Route telemetry to third-party observability tools¶
This topic describes how providers can route Snowflake Native App telemetry from their event account to a third-party observability tool. Snowflake event tables are OpenTelemetry-compatible, so any OTel-aware backend can read them.
Observe (Snowflake)¶
Observe is part of Snowflake. It is the first-party path for AI-powered observability on top of Snowflake event tables. Observe natively reads native app log messages, trace events, and metrics, and centralizes them across regions and consumer accounts. Use Observe when you want a managed observability experience without operating an ETL pipeline yourself.
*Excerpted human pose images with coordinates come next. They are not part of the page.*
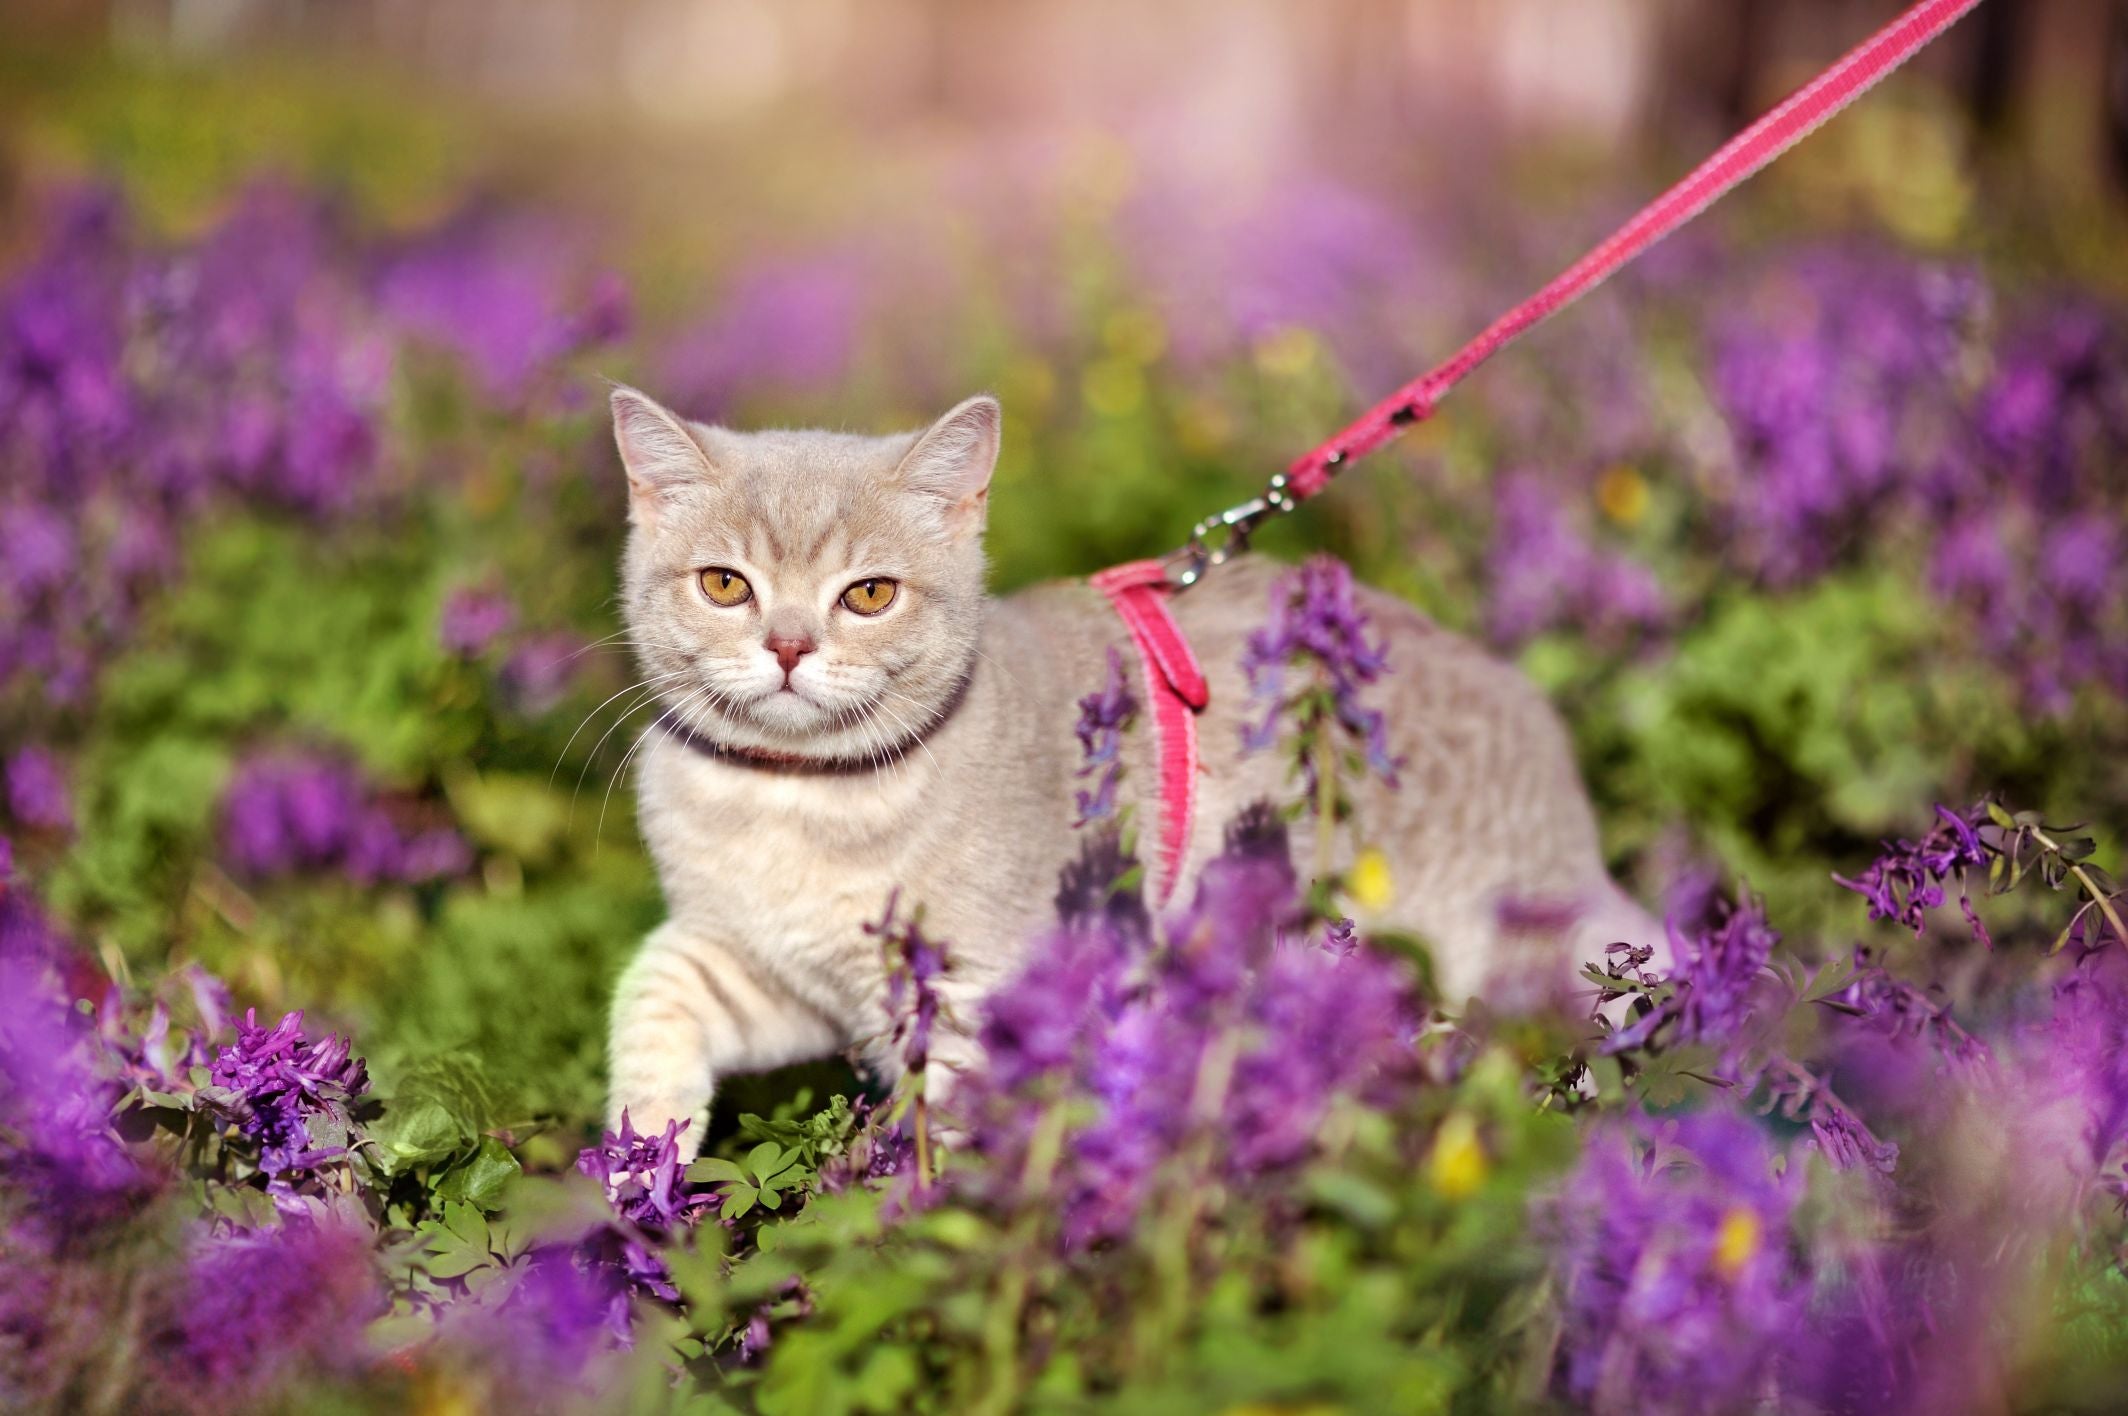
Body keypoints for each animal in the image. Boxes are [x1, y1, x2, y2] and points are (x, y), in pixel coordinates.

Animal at [600, 383, 1659, 1149]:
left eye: (868, 595)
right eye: (725, 584)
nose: (787, 646)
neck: (790, 799)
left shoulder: (972, 999)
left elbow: (947, 1149)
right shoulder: (773, 975)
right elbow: (653, 990)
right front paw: (641, 1156)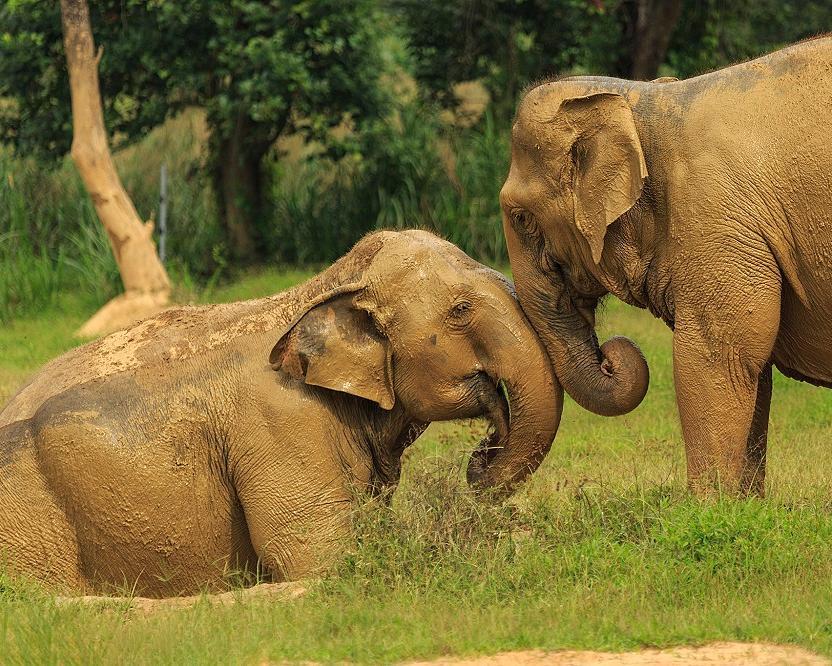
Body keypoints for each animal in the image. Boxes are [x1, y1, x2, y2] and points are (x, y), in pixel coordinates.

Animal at [500, 35, 832, 492]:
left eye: (521, 218)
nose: (611, 354)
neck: (643, 102)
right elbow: (753, 368)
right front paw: (742, 504)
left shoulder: (714, 221)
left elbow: (718, 357)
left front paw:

For background on the acquisition and what it unlocks for native apps, see Snowflake completes Observe acquisition.
Datadog¶
Datadog’s Snowflake integration reads event tables so you can consolidate log messages and trace events from multiple deployments, accounts, and regions into a single Datadog dashboard. Use Datadog if you already standardize your operational monitoring on Datadog.
For configuration details, see Monitor Snowflake Snowpark with Datadog.
Other OpenTelemetry-compatible backends¶
Because event tables are OpenTelemetry-compatible, you can forward records to other backends such as Grafana, Elastic, or Splunk by:
Building a Snowflake-side ETL job that reads the event table and pushes records to the destination.
Routing events through your provider event account using centralized event sharing and exporting from there.
Using COPY INTO with an external stage to batch-export event records to cloud storage (S3, Azure Blob, GCS), where any downstream tool can ingest them. This is often the simplest path for smaller providers.
Choosing between approaches¶
If centralizing across regions is the primary goal, prefer Configure centralized event sharing for an app over a custom solution.
For smaller deployments, an in-house ETL job that reads the event table and pushes to your existing tooling is often the lowest-cost option.
For larger deployments, or when AI-driven analysis is a requirement, Observe or Datadog typically pays for itself in operator time.
Whichever path you choose, validate the end-to-end pipeline using the checklist in Test observability for an app.